→ **Problem**:
Repeat the entries that follow, exactly as they are written.
======== Input records
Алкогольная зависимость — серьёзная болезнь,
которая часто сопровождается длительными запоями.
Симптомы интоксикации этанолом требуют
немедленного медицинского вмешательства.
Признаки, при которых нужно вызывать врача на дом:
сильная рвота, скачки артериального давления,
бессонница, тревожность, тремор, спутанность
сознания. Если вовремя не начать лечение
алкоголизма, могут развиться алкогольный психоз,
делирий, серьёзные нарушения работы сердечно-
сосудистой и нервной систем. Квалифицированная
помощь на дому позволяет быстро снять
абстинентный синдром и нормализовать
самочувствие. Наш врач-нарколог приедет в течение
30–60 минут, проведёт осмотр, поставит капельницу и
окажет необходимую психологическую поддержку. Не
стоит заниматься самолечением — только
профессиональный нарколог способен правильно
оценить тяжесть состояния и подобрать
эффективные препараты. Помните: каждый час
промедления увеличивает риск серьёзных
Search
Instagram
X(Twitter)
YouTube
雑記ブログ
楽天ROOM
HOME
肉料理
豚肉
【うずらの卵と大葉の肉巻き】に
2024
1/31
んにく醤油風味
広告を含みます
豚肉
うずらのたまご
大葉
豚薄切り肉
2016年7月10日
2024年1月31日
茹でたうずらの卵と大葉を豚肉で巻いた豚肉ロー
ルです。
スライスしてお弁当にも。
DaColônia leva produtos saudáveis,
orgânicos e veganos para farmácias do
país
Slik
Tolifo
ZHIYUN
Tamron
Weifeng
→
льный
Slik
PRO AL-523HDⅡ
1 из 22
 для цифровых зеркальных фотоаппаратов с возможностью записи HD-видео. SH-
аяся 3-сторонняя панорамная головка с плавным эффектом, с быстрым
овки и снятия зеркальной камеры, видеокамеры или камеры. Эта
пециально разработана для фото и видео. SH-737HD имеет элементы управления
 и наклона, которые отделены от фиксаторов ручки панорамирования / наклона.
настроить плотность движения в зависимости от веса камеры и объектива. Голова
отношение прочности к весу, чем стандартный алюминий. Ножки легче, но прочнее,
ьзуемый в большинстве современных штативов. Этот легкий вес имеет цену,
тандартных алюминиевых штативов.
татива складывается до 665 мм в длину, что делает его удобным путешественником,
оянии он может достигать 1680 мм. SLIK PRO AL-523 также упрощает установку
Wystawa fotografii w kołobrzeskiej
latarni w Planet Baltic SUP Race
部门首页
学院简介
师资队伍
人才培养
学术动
================
→ **Output for this task**:
Алкогольная зависимость — серьёзная болезнь,
которая часто сопровождается длительными запоями.
Симптомы интоксикации этанолом требуют
немедленного медицинского вмешательства.
Признаки, при которых нужно вызывать врача на дом:
сильная рвота, скачки артериального давления,
бессонница, тревожность, тремор, спутанность
сознания. Если вовремя не начать лечение
алкоголизма, могут развиться алкогольный психоз,
делирий, серьёзные нарушения работы сердечно-
сосудистой и нервной систем. Квалифицированная
помощь на дому позволяет быстро снять
абстинентный синдром и нормализовать
самочувствие. Наш врач-нарколог приедет в течение
30–60 минут, проведёт осмотр, поставит капельницу и
окажет необходимую психологическую поддержку. Не
стоит заниматься самолечением — только
профессиональный нарколог способен правильно
оценить тяжесть состояния и подобрать
эффективные препараты. Помните: каждый час
промедления увеличивает риск серьёзных
Search
Instagram
X(Twitter)
YouTube
雑記ブログ
楽天ROOM
HOME
肉料理
豚肉
【うずらの卵と大葉の肉巻き】に
2024
1/31
んにく醤油風味
広告を含みます
豚肉
うずらのたまご
大葉
豚薄切り肉
2016年7月10日
2024年1月31日
茹でたうずらの卵と大葉を豚肉で巻いた豚肉ロー
ルです。
スライスしてお弁当にも。
DaColônia leva produtos saudáveis,
orgânicos e veganos para farmácias do
país
Slik
Tolifo
ZHIYUN
Tamron
Weifeng
→
льный
Slik
PRO AL-523HDⅡ
1 из 22
 для цифровых зеркальных фотоаппаратов с возможностью записи HD-видео. SH-
аяся 3-сторонняя панорамная головка с плавным эффектом, с быстрым
овки и снятия зеркальной камеры, видеокамеры или камеры. Эта
пециально разработана для фото и видео. SH-737HD имеет элементы управления
 и наклона, которые отделены от фиксаторов ручки панорамирования / наклона.
настроить плотность движения в зависимости от веса камеры и объектива. Голова
отношение прочности к весу, чем стандартный алюминий. Ножки легче, но прочнее,
ьзуемый в большинстве современных штативов. Этот легкий вес имеет цену,
тандартных алюминиевых штативов.
татива складывается до 665 мм в длину, что делает его удобным путешественником,
оянии он может достигать 1680 мм. SLIK PRO AL-523 также упрощает установку
Wystawa fotografii w kołobrzeskiej
latarni w Planet Baltic SUP Race
部门首页
学院简介
师资队伍
人才培养
学术动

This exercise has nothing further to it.